-- STORED RECORDS start --

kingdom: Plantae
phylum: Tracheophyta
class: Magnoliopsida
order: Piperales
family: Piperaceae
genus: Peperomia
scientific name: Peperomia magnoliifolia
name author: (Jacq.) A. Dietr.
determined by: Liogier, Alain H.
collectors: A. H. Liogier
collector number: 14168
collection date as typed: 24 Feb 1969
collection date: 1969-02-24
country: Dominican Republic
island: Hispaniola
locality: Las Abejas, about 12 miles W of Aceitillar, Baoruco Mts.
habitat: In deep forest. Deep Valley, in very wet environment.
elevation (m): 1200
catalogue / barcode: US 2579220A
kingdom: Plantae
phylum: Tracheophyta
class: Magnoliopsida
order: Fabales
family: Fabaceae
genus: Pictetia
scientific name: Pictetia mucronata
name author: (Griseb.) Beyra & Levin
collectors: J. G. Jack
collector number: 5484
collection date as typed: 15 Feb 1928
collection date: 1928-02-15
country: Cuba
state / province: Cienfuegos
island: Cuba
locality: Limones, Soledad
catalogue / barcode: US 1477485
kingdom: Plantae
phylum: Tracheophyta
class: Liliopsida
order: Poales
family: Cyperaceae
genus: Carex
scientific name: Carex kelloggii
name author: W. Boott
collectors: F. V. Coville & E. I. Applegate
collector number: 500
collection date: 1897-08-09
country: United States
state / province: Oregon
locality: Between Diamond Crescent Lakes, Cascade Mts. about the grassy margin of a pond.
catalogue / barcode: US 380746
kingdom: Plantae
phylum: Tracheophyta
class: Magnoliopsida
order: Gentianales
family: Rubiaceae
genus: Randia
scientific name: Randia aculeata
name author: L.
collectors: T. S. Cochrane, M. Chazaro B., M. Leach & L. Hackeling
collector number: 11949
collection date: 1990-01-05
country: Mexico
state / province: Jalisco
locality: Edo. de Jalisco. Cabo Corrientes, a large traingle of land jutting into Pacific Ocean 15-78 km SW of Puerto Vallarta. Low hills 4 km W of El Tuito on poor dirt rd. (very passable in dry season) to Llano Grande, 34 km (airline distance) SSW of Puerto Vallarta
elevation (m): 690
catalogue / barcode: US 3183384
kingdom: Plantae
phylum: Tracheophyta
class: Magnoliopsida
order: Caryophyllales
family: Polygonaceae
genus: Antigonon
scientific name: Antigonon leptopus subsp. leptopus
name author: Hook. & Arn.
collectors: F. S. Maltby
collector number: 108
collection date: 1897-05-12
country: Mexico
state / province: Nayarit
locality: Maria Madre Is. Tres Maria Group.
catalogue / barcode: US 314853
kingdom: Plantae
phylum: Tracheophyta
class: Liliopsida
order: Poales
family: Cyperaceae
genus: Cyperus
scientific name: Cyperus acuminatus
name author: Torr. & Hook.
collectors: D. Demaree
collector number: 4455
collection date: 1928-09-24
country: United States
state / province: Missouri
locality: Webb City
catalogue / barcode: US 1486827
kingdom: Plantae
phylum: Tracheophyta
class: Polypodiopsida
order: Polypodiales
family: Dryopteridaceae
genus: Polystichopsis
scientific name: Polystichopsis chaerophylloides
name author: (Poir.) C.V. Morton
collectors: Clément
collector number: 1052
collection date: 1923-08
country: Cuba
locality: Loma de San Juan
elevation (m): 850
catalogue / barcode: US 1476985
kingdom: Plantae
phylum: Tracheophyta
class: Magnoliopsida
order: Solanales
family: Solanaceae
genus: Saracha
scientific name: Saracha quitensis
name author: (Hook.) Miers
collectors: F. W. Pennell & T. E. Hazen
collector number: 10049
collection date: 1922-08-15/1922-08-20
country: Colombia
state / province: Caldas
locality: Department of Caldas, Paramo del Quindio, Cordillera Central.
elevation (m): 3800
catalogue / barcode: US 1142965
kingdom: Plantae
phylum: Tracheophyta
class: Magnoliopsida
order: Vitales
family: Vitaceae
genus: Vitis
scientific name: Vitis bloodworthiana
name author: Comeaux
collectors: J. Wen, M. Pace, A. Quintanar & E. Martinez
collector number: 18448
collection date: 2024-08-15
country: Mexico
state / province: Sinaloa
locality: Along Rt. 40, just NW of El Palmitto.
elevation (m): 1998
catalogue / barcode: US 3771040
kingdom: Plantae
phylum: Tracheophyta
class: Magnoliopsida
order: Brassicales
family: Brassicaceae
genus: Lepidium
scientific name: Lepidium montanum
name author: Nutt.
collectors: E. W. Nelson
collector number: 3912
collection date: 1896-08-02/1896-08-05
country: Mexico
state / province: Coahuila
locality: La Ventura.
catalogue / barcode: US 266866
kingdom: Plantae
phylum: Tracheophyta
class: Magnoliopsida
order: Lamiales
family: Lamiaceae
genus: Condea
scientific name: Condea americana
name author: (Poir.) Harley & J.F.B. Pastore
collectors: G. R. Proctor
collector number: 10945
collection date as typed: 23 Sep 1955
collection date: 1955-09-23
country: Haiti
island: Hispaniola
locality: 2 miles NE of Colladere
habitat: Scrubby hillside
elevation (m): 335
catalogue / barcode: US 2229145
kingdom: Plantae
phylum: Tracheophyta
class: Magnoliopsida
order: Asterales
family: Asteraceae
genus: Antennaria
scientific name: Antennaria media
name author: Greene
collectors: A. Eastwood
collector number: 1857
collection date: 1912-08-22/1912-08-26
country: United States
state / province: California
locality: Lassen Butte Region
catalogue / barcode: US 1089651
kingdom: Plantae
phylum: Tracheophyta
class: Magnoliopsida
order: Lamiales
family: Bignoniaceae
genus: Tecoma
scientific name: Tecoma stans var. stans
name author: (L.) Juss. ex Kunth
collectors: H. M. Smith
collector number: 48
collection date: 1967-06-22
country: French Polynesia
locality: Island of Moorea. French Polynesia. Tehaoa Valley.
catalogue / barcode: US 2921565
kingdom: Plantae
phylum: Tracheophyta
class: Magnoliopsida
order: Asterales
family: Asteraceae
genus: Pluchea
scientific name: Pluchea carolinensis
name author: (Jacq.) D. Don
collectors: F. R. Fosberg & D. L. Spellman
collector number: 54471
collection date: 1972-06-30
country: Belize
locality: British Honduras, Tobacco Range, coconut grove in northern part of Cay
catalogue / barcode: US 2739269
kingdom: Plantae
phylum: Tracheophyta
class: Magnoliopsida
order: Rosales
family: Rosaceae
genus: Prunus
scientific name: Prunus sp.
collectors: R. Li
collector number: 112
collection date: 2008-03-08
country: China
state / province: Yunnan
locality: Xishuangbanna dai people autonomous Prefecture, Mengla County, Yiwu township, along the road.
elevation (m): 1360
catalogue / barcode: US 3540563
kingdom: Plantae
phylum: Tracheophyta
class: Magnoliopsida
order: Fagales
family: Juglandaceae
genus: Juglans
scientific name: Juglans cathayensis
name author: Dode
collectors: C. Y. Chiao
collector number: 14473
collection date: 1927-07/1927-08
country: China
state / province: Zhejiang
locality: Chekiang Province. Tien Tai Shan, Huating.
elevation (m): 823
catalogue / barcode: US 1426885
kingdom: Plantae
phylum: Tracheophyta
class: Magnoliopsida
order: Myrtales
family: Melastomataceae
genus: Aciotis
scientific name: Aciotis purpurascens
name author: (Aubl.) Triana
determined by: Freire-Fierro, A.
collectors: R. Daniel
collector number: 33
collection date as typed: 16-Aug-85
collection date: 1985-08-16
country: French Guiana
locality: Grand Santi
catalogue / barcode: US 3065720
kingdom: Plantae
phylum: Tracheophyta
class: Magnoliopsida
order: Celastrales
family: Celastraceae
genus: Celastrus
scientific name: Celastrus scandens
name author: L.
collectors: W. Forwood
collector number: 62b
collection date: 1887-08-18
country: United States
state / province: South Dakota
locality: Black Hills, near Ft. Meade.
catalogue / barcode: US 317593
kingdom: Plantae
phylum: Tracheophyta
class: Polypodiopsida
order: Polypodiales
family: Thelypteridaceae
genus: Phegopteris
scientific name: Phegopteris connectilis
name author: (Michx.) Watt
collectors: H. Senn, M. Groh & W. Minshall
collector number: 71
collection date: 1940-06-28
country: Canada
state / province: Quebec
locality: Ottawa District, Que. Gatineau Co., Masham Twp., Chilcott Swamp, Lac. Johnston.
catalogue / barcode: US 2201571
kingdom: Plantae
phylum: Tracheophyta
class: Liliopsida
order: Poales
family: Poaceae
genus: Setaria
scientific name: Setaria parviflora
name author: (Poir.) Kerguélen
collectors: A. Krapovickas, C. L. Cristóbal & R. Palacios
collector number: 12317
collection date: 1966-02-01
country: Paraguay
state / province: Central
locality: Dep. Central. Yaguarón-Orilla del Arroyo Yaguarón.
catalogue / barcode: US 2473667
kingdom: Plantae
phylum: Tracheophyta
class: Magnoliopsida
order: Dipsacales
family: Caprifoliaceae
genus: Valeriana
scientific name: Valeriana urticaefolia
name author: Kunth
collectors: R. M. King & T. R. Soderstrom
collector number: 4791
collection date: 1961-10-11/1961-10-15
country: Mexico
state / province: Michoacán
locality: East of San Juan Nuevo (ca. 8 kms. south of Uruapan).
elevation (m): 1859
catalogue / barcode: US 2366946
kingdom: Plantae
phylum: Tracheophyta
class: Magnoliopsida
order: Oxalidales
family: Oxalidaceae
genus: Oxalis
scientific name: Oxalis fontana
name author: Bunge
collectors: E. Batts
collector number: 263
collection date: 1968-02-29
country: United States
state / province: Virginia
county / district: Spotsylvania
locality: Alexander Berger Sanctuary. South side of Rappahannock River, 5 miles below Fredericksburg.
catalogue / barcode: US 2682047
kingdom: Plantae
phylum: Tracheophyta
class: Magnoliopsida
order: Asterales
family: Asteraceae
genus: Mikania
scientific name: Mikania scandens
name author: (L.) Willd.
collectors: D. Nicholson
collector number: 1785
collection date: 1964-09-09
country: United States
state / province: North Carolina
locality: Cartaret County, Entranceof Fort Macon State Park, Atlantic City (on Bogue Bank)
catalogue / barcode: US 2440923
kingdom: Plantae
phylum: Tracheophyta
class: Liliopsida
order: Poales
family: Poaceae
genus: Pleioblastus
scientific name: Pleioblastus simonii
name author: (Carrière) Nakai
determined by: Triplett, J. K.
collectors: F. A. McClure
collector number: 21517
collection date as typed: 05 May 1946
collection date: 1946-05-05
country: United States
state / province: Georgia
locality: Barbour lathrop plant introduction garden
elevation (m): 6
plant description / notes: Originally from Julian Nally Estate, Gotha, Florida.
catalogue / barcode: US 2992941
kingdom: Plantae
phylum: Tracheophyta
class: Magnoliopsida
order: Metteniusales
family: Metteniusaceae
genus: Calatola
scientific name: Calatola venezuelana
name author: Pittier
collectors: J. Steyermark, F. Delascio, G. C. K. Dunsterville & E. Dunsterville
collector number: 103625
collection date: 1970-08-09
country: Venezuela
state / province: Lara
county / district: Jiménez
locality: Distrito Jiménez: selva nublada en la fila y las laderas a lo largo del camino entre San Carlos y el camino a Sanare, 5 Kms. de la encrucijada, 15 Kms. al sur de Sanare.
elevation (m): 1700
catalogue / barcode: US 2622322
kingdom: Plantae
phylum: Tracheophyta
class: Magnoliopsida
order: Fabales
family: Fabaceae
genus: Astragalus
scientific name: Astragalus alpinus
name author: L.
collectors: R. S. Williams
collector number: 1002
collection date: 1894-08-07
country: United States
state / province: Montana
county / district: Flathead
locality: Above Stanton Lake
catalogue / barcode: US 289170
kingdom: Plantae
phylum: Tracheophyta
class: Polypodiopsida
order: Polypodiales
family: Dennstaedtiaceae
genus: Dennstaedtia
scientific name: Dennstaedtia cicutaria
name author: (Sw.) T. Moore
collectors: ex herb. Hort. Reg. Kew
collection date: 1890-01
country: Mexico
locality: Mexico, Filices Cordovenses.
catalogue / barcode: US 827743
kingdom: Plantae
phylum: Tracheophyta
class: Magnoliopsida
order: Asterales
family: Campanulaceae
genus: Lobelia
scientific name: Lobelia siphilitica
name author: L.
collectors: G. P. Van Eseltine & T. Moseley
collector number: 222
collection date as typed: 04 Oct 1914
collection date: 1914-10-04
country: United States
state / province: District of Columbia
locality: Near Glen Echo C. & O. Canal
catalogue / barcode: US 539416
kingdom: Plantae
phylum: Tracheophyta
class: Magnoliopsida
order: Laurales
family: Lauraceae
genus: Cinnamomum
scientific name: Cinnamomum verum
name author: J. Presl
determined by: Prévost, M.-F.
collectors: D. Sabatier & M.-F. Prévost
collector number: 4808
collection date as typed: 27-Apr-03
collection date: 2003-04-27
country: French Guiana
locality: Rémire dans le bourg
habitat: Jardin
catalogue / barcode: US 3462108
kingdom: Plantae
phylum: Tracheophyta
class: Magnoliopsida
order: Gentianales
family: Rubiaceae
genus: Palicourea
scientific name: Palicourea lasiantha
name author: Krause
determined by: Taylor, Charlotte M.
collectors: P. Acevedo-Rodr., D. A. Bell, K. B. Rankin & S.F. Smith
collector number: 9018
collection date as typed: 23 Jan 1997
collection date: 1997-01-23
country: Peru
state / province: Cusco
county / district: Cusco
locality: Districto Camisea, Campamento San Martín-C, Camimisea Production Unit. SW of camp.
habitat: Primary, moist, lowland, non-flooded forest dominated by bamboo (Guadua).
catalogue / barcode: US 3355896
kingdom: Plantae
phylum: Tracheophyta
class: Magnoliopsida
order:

-- STORED RECORDS end --

> [INSTRUCTIONS TO FOLLOW]:
Convert everything in the items from the line containing "locality: East of" down to the line containing "scientific name: Mikania scandens", both included, into a JSON list of strings with one string per line and no blank lines.

> [TASK OUTPUT]:
[
  "locality: East of San Juan Nuevo (ca. 8 kms. south of Uruapan).",
  "elevation (m): 1859",
  "catalogue / barcode: US 2366946",
  "kingdom: Plantae",
  "phylum: Tracheophyta",
  "class: Magnoliopsida",
  "order: Oxalidales",
  "family: Oxalidaceae",
  "genus: Oxalis",
  "scientific name: Oxalis fontana",
  "name author: Bunge",
  "collectors: E. Batts",
  "collector number: 263",
  "collection date: 1968-02-29",
  "country: United States",
  "state / province: Virginia",
  "county / district: Spotsylvania",
  "locality: Alexander Berger Sanctuary. South side of Rappahannock River, 5 miles below Fredericksburg.",
  "catalogue / barcode: US 2682047",
  "kingdom: Plantae",
  "phylum: Tracheophyta",
  "class: Magnoliopsida",
  "order: Asterales",
  "family: Asteraceae",
  "genus: Mikania",
  "scientific name: Mikania scandens"
]